Text to read:
◆ ◆ ◆ ◆ ◆ ◆ ◆

This piece narrates the Colored Conventions Project’s work to transcribe, catalogue, and visualize the minutes of the nineteenth-century Colored Conventions. I describe the CCP’s public and collaborative process, but this account does not mean to be prescriptive or formulaic. Our experiences offer an example of how digital collections can become a common space where public audiences can collaborate in meaningful ways and fuel innovative research. Transcribing, cataloguing, visualizing: the processes of public digital history compel us into ever more intimate and wide-ranging knowledge of the conventions.
Recognizing the uses and limits of the convention minutes
As Curtis Small describes in his piece for this roundtable, the project’s collection of Colored Conventions minutes provides unprecedented ease of access to these rare texts. In 2014, as our project developed, we grew increasingly aware that the digital reproductions of the minutes remained difficult to read or search. The minutes needed to be transcribed to make them not only reliably searchable but amenable to large-scale textual analysis.
What we initially perceived as issues of aesthetics (Does it fit the look and feel of our site?) and usability (Is it easy to use?) evolved into questions about access and authority. We worried about discouraging transcribers.
To transcribe the minutes, we considered a wide range of options. Double-keying the minutes into a word processor far exceeded the project’s capacities and desires, so we looked at Optical Character Recognition (OCR) tools. The range of options for those of us without large budgets or advanced skill sets includes Adobe Acrobat, ABYY FineReader, or any of a variety of Websites that provide free or cheap PDF-to-plain-text conversion. Unfortunately, all of these OCR tools struggled with the eccentricities of nineteenth-century typography in even the highest possible quality images. In our technical challenges, however, we recognized an opportunity. Just as the delegates back then met in public spaces to create the minutes together—with resolutions, songs, and speeches—so too might we transcribe the minutes online with as large and diverse a community as possible.

◆ ◆ ◆ ◆ ◆ ◆ ◆

Supplied information:
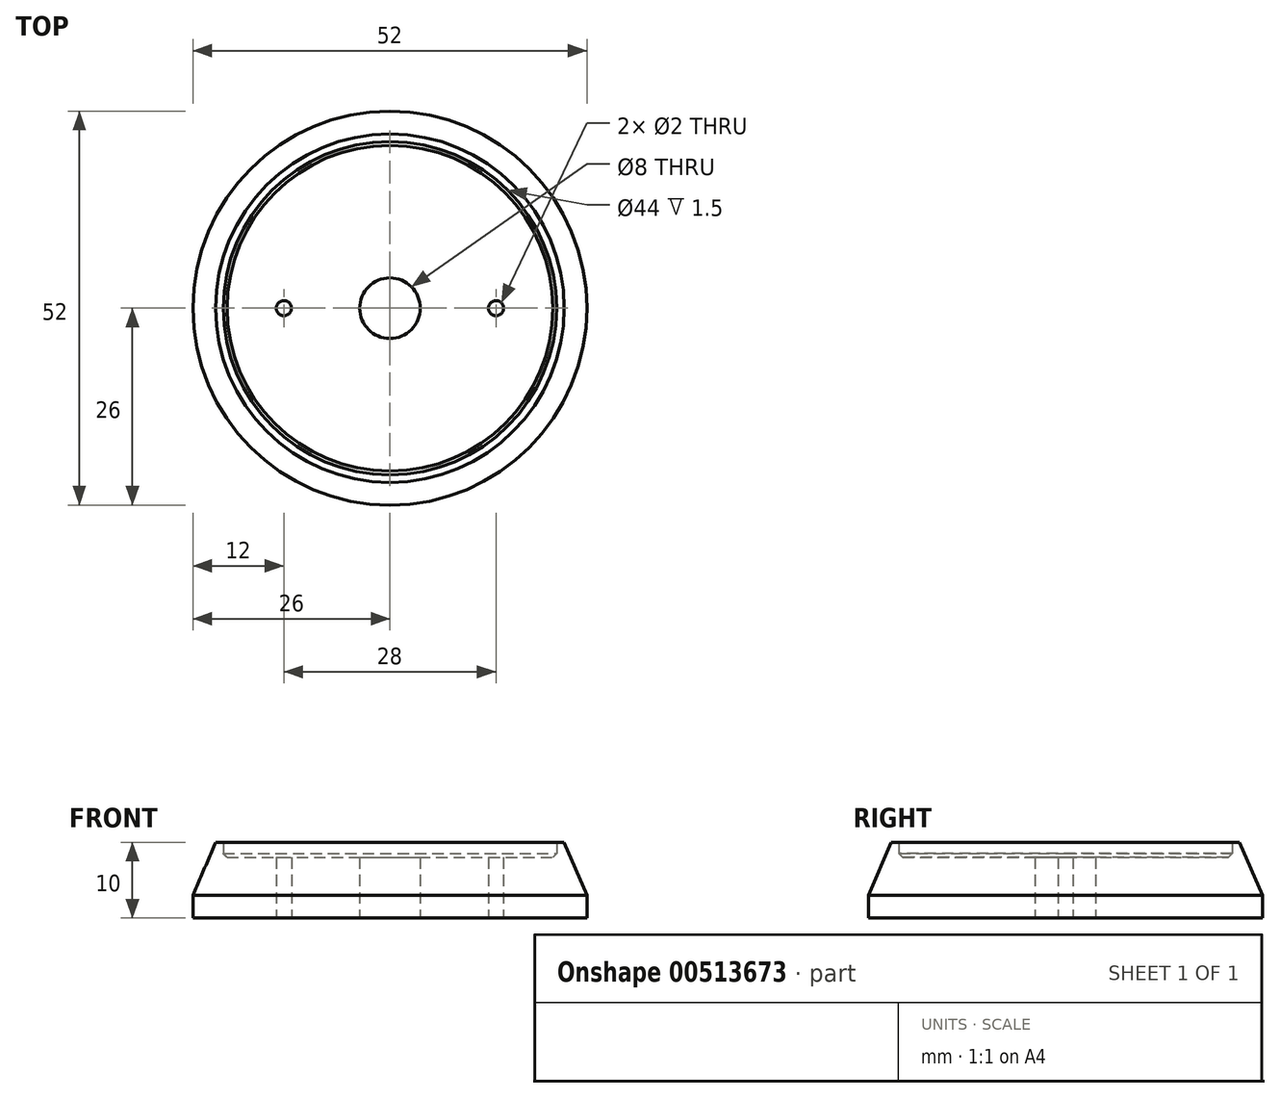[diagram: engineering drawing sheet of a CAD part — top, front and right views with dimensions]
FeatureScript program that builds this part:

◆ ◆ ◆ ◆ ◆ ◆ ◆

Can you write out the Colored Conventions piece, everything from "Recognizing the uses" down to "about discouraging transcribers."?

Recognizing the uses and limits of the convention minutes
As Curtis Small describes in his piece for this roundtable, the project’s collection of Colored Conventions minutes provides unprecedented ease of access to these rare texts. In 2014, as our project developed, we grew increasingly aware that the digital reproductions of the minutes remained difficult to read or search. The minutes needed to be transcribed to make them not only reliably searchable but amenable to large-scale textual analysis.
What we initially perceived as issues of aesthetics (Does it fit the look and feel of our site?) and usability (Is it easy to use?) evolved into questions about access and authority. We worried about discouraging transcribers.